Erosion control, Grevillea and the hills around Aksum, northern Ethiopia – videoblog
Erosion is the most environmentally destructive process. Our videoblog shows planting and watering of Grevillea on hillsides in Ethiopia to control soil loss.
By Editor Pat Heslop-Harrison · 22 May 2012 · 4 min read
Erosion control, Grevillea and the hills around Aksum, northern Ethiopia – videoblog
Erosion is the most environmentally destructive process. Our videoblog shows planting and watering of Grevillea on hillsides in Ethiopia to control soil loss.
Hillside erosion following deforestation for firewood and overgrazing - Aksum, Ethiopia
Erosion is one of the most environmentally destructive processes, leading to loss of biodiversity in plants and animals, as topsoil with all its nutrients washes and blows away, ending with stony ground that cannot sustain plants or store water. When water is not stored, plants need continuous rain, making them drought-prone, and rainfall runs off fast, causing flooding downstream, collapse of hillsides, and silting up of dams (although seasonal inundations with topsoil and its nutrients have been part of traditional cropping in many areas).

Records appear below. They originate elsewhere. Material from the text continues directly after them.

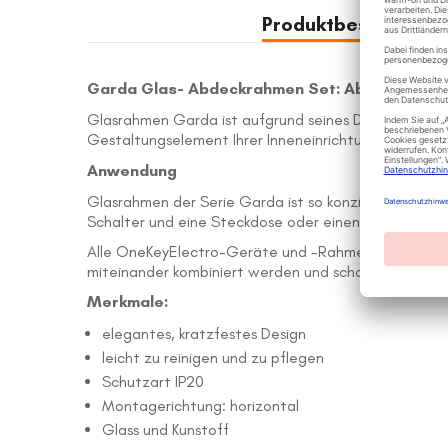
Bildergalerie
Produktbeschreibu
springen
Garda Glas- Abdeckrahmen Set: Abdeckrahme
Glasrahmen Garda ist aufgrund seines Designs, inspiri
Gestaltungselement Ihrer Inneneinrichtung werden un
Anwendung
Glasrahmen der Serie Garda ist so konzipiert, dass e
Schalter und eine Steckdose oder einen Schalter un
Alle OneKeyElectro-Geräte und -Rahmen sind in vier 
miteinander kombiniert werden und schaffen so viele
Merkmale:
elegantes, kratzfestes Design
leicht zu reinigen und zu pflegen
Schutzart IP20
Montagerichtung: horizontal
Glass und Kunstoff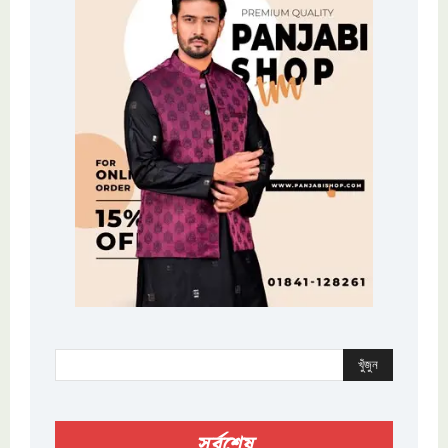
খুঁজুন
সর্বশেষ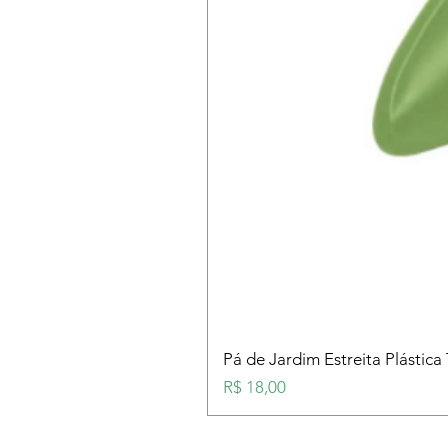
Pá de Jardim Estreita Plástica
Preço
R$ 18,00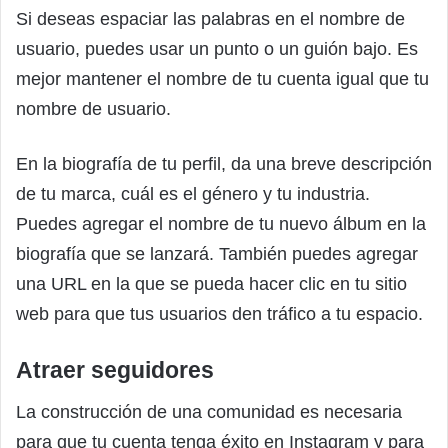
Si deseas espaciar las palabras en el nombre de
usuario, puedes usar un punto o un guión bajo. Es
mejor mantener el nombre de tu cuenta igual que tu
nombre de usuario.
En la biografía de tu perfil, da una breve descripción
de tu marca, cuál es el género y tu industria.
Puedes agregar el nombre de tu nuevo álbum en la
biografía que se lanzará. También puedes agregar
una URL en la que se pueda hacer clic en tu sitio
web para que tus usuarios den tráfico a tu espacio.
Atraer seguidores
La construcción de una comunidad es necesaria
para que tu cuenta tenga éxito en Instagram y para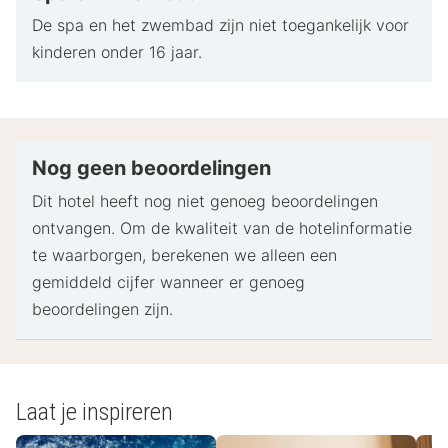
De spa en het zwembad zijn niet toegankelijk voor
kinderen onder 16 jaar.
Nog geen beoordelingen
Dit hotel heeft nog niet genoeg beoordelingen
ontvangen. Om de kwaliteit van de hotelinformatie
te waarborgen, berekenen we alleen een
gemiddeld cijfer wanneer er genoeg
beoordelingen zijn.
Laat je inspireren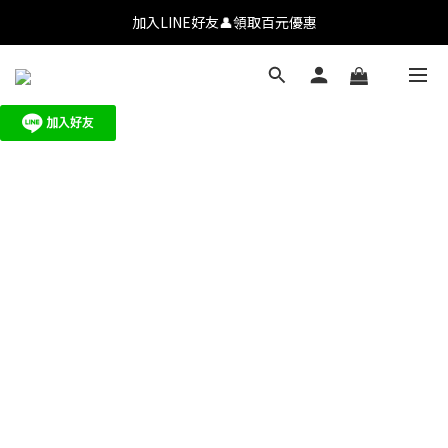
💗【新會員首購九折】透氧彩妝・全肌友善💗
加入LINE好友👤領取百元優惠
💗【新會員首購九折】透氧彩妝・全肌友善💗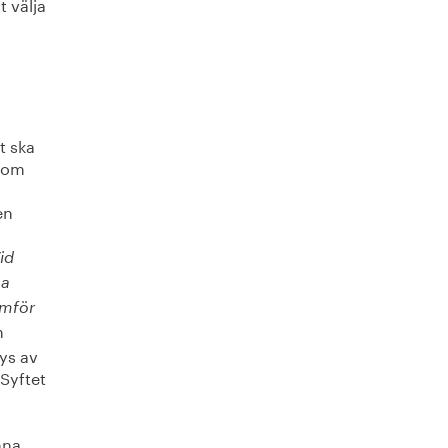
t välja
t ska
enom
en
id
na
amför
n
lys av
 Syftet
mna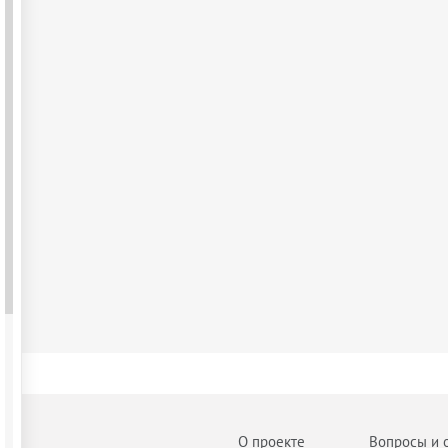
О проекте
Вопросы и 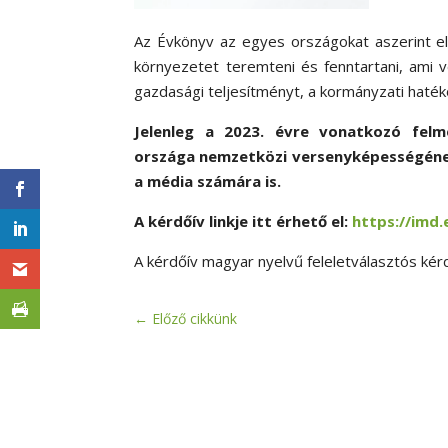
Az Évkönyv az egyes országokat aszerint el
környezetet teremteni és fenntartani, ami v
gazdasági teljesítményt, a kormányzati hatéko
Jelenleg a 2023. évre vonatkozó felmér
országa nemzetközi versenyképességének
a média számára is.
A kérdőív linkje itt érhető el:
https://imd
A kérdőív magyar nyelvű feleletválasztós kér
←
Előző cikkünk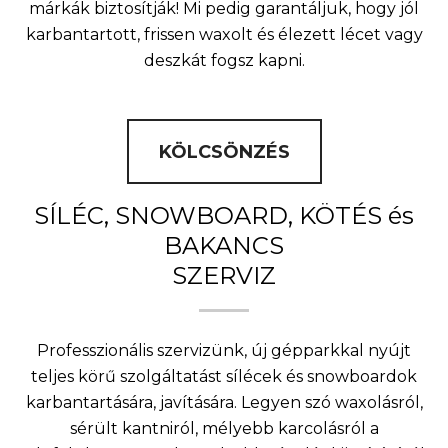
márkák biztosítják! Mi pedig garantáljuk, hogy jól
karbantartott, frissen waxolt és élezett lécet vagy
deszkát fogsz kapni.
KÖLCSÖNZÉS
SÍLÉC, SNOWBOARD, KÖTÉS és
BAKANCS
SZERVIZ
Professzionális szervizünk, új gépparkkal nyújt
teljes körű szolgáltatást sílécek és snowboardok
karbantartására, javítására. Legyen szó waxolásról,
sérült kantniról, mélyebb karcolásról a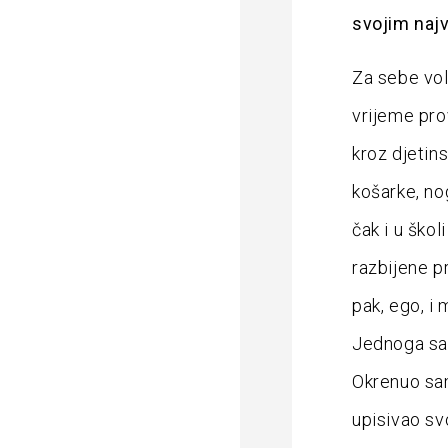
svojim naj
Za sebe vol
vrijeme pro
kroz djetin
košarke, no
čak i u ško
razbijene p
pak, ego, i
Jednoga sam
Okrenuo sam
upisivao sv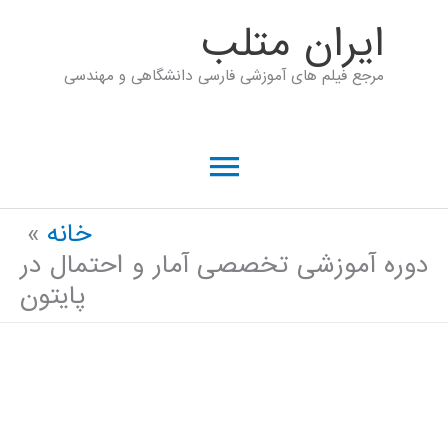
رش
ايران متلب
ه
مرجع فیلم های آموزشی فارسی دانشگاهی و مهندسی
حتوا
فهرست
اصلی
خانه
دوره آموزشی تخصصی آمار و احتمال در
پایتون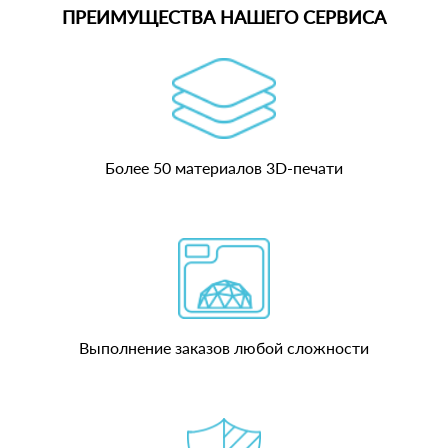
ПРЕИМУЩЕСТВА НАШЕГО СЕРВИСА
Более 50 материалов 3D-печати
Выполнение заказов любой сложности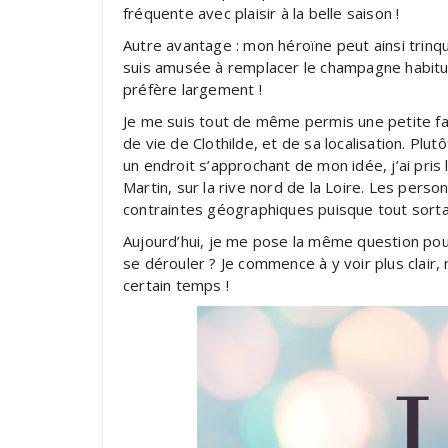
fréquente avec plaisir à la belle saison !
Autre avantage : mon héroïne peut ainsi trinq
suis amusée à remplacer le champagne habitu
préfère largement !
Je me suis tout de même permis une petite fant
de vie de Clothilde, et de sa localisation. Plu
un endroit s’approchant de mon idée, j’ai pris l
Martin, sur la rive nord de la Loire. Les pers
contraintes géographiques puisque tout sorta
Aujourd’hui, je me pose la même question pour 
se dérouler ? Je commence à y voir plus clair
certain temps !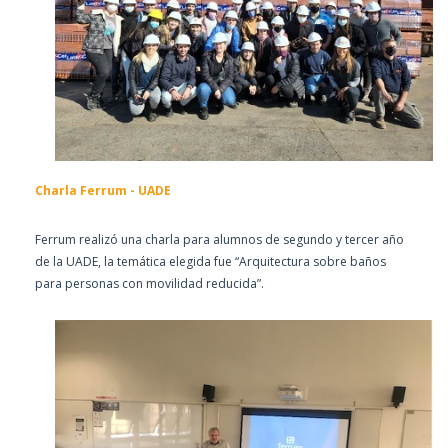
Charla Ferrum - UADE
Ferrum realizó una charla para alumnos de segundo y tercer año
de la UADE, la temática elegida fue “Arquitectura sobre baños
para personas con movilidad reducida”.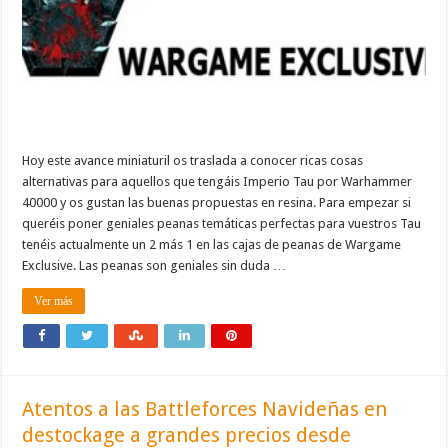
Hoy este avance miniaturil os traslada a conocer ricas cosas
alternativas para aquellos que tengáis Imperio Tau por Warhammer
40000 y os gustan las buenas propuestas en resina. Para empezar si
queréis poner geniales peanas temáticas perfectas para vuestros Tau
tenéis actualmente un 2 más 1 en las cajas de peanas de Wargame
Exclusive. Las peanas son geniales sin duda …
Ver más
Atentos a las Battleforces Navideñas en
destockage a grandes precios desde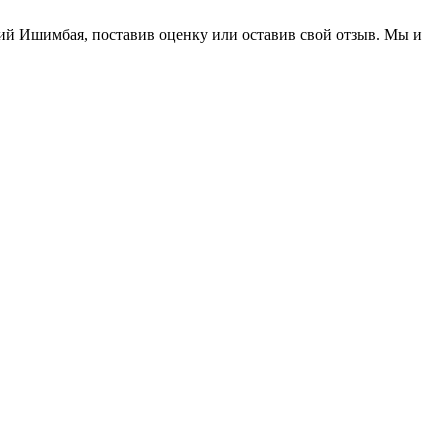
ний Ишимбая, поставив оценку или оставив свой отзыв. Мы и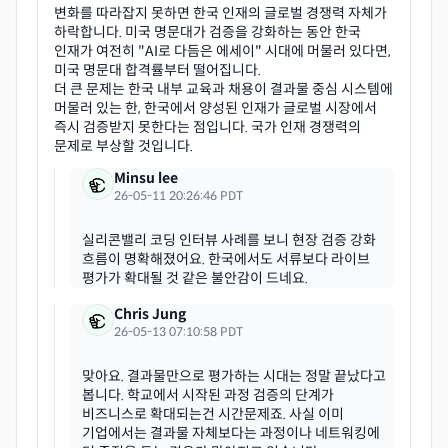
변화를 따라잡지 못하면 한국 인재의 글로벌 경쟁력 자체가
하락합니다. 미국 명문대가 검증을 강화하는 동안 한국
인재가 여전히 "AI로 다듬은 에세이" 시대에 머물러 있다면,
미국 명문대 합격률부터 떨어집니다.
더 큰 문제는 한국 내부 교육과 채용이 결과물 중심 시스템에
머물러 있는 한, 한국에서 양성된 인재가 글로벌 시장에서
즉시 검증받지 못한다는 점입니다. 국가 인재 경쟁력의
Minsu lee
26-05-11 20:26:46 PDT
실리콘밸리 코딩 인터뷰 사례를 보니 현장 검증 강화
흐름이 명확해졌어요. 한국에서도 서류보다 라이브
Chris Jung
26-05-13 07:10:58 PDT
맞아요. 결과물만으로 평가하는 시대는 정말 끝났다고
봅니다. 학교에서 시작된 과정 검증의 단계가
비즈니스로 확대되는건 시간문제죠. 사실 이미
기업에서는 결과물 자체보다는 과정이나 네트워킹에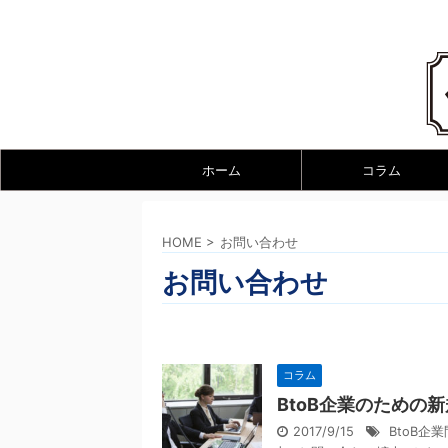
ホーム
コラム
HOME
>
お問い合わせ
お問い合わせ
コラム
BtoB企業のための
2017/9/15
BtoB企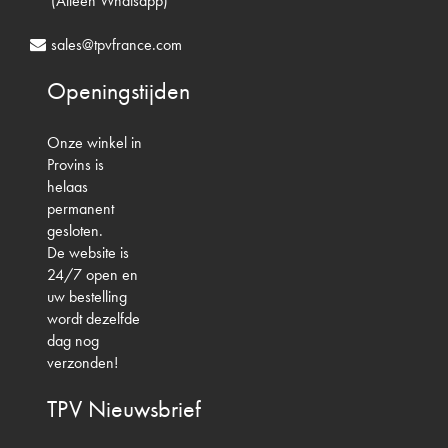
(Alleen Whatsapp)
sales@tpvfrance.com
Openingstijden
Onze winkel in
Provins is
helaas
permanent
gesloten.
De website is
24/7 open en
uw bestelling
wordt dezelfde
dag nog
verzonden!
TPV
Nieuwsbrief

I sometimes ask classes to think about the question of ‘how far is the human race from extinction?’; answers come back in terms of the months of food we have stored now, the random time until the next huge volcano erupts or asteroid hits us, the years until there is not enough food with current unsustainable production methods, or a few decades before wars over water or hunger lead to our extinction. My answer to the question: we are about 15 cm or 6 inches from extinction, the depth of the topsoil that sustains most plant and microbial life.
Erosion has been with us from the start of agriculture: traditional slash-and-burn agriculture was able to grow crops for only a few years before plots lost topsoil and nutrients, so they were abandoned without production for several decades before restarting the cycle. Landscape-wide erosion caused huge areas of limestone to be exposed in the Burren area of Ireland, now interestingly conserved as a very special ecosystem but with minimal biological productivity compared to the temperate rain forests that preceded the limestone pavements. In the US, the dustbowls of the 1930s, with many plowed (ploughed) and fallow fields displacing deep-rooting perennial grasses.